Let $f(z)=\frac{e^{iz}}{z^2+2}$
I need to determine the radius of convergence of the taylor series of $f$ about $z=0$.
My 1st approach
If I can write $f$ as a power series, then it will be equal to the taylor series about 0, and thus I can determine the radius by using the cauchy-hadamard theorem. However, I haven't been able to write $f$ as a power series.
My 2nd approach
Using the cauchy integral formula, I can determine the taylor series directly:
$$ \sum_{n=0}^{\infty} \frac{f^{(n)}(0)}{n!} z^n = \sum_{n=0}^{\infty} \frac{1}{2\pi i} \int_{\partial K(0,r)} \frac{f(z)}{z^{n+1}} dz \cdot z^n $$
where $\partial K(0,r)$ is some appropriate circle with center 0. However, this seems to be difficult to evaluate...
My 3rd approach
We can write $f$ as a product of two series:
$$ f(z)=\frac{e^{iz}}{z^2+2}=\frac{1}{2} \frac{1}{1-(-\frac{z^2}{2})} e^{iz} =\frac{1}{2} \sum_{n=0}^{\infty} \left(-\frac{z^2}{2}\right)^n \cdot \sum_{n=0}^{\infty} \frac{(iz)^{n}}{n!} $$
and since the 2nd infinite series has infinite radius of convergence, we only need to determine the radius of convergence of the first geometric series. However, I don't know how this is related to the taylor series of $f$...

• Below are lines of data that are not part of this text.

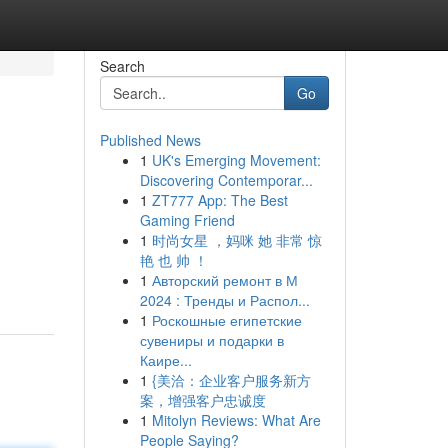
Search
Go
Published News
1
UK's Emerging Movement:
Discovering Contemporar...
1
ZT777 App: The Best
Gaming Friend
1
时尚女星 ，妈咪 她 非常 惊
艳 也 帅 ！
1
Авторский ремонт в М
2024 : Тренды и Распол...
1
Роскошные египетские
сувениры и подарки в
Каире...
1
{美洽：企业客户服务新方
案，增强客户忠诚度
1
Mitolyn Reviews: What Are
People Saying?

Help would be greatly appreciated!
The power series of a holomorphic function converges on the largest disc contained in the domain. Now the function is holomorphic on $\mathbb{C}\setminus \{i\sqrt{2},−i\sqrt{2}\}$, so it will converge on a disc with radius $\sqrt{2}$.
To check that it does not converge on a larger disc, we must check that $i\sqrt{2}$ and $−i\sqrt{2}$ are not removable singularities, which they are not.